Two of the most photographed country houses in England sit within a quarter of an hour of Bakewell. They face each other across a small piece of Derbyshire countryside that contains barely anything else of note — some fields, a couple of pubs, the river Wye — and most weekenders try to do both in a single day. This is the wrong way to do them.
Chatsworth and Haddon are very different houses with very different visits, and trying to compress them into a Saturday is the surest way to remember neither of them. The proper approach from a Bakewell cottage is to take a separate morning for each, with a quiet day in between to let the impressions settle.
Chatsworth, Honestly
Chatsworth is the bigger visit by an order of magnitude. The house itself is enormous, the grounds are vast, and the entire estate has a quality of being polished to within an inch of its life. Anyone who has read even a little about the place will know that the house has been the seat of the Cavendish family for more than four centuries, and that scale tells in every room.

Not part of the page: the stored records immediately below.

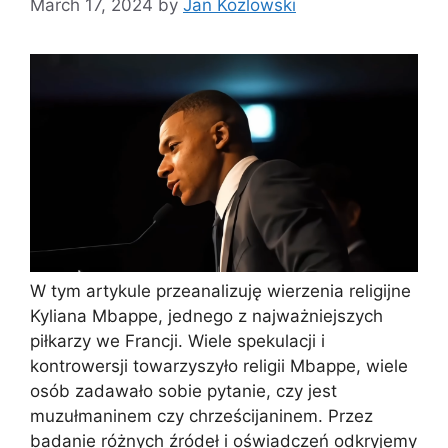
March 17, 2024
by
Jan Kozlowski
W tym artykule przeanalizuję wierzenia religijne
Kyliana Mbappe, jednego z najważniejszych
piłkarzy we Francji. Wiele spekulacji i
kontrowersji towarzyszyło religii Mbappe, wiele
osób zadawało sobie pytanie, czy jest
muzułmaninem czy chrześcijaninem. Przez
badanie różnych źródeł i oświadczeń odkryjemy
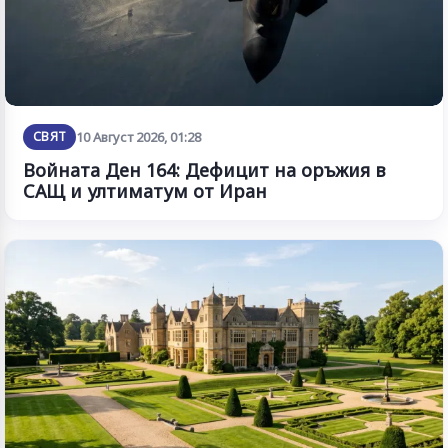
СВЯТ
10 Август 2026, 01:28
Войната Ден 164: Дефицит на оръжия в
САЩ и ултиматум от Иран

The honest advice is to arrive when it opens, walk briskly through the state rooms in the first hour before they fill up, and then spend the rest of the morning in the gardens. The gardens are the secret pleasure of Chatsworth — the cascade, the rock garden, the kitchen plot. They are quieter than the house and they reward slowness in a way the great rooms do not.
Lunch at Chatsworth, if you must eat there, is fine but expensive. The better plan is to drive ten minutes back into Bakewell, eat a pudding for a fraction of the price, and walk it off along the river.
Haddon, Quietly
Haddon Hall is the opposite house. It is small, it is dim, it is mediaeval and it is somehow more affecting than its larger neighbour for being so. Where Chatsworth has been continuously updated, Haddon was effectively left alone for three centuries and then sensitively restored in the twentieth. The result is a house that feels closer to its origins than almost any comparable property in the country.
The visit is short. An hour and a half is generous. The pleasure is in the small details — the kitchen, the chapel, the long gallery with its uneven floor — rather than in the headline rooms. Children who have been dragged round Chatsworth tend, surprisingly, to prefer Haddon. It feels more like a house someone might actually have lived in.
The Quiet Day Between
The reason to space the two houses across separate days is that they are in competition for the same kind of attention. Both ask you to imagine the lives of people who lived there centuries ago. Doing both in a single afternoon means you do the imagining badly for both. The brain dulls.
Spend the day between the two on something different. A walk along the Wye, a slow morning in the Bakewell market square, a drive up to one of the high points above the town to look down on the valley. By the time you reach the second house you will be properly ready to look at it.
What to Skip
You do not have to do every room at either house. The state rooms at Chatsworth are remarkable but cumulative; after the fifth one they begin to blur. Skip the last two and go to the garden instead. At Haddon, the long gallery is the room that matters; if you only had twenty minutes, spend them there. Country houses, like cathedrals, reward the visitor who looks at one thing for longer rather than at everything for less.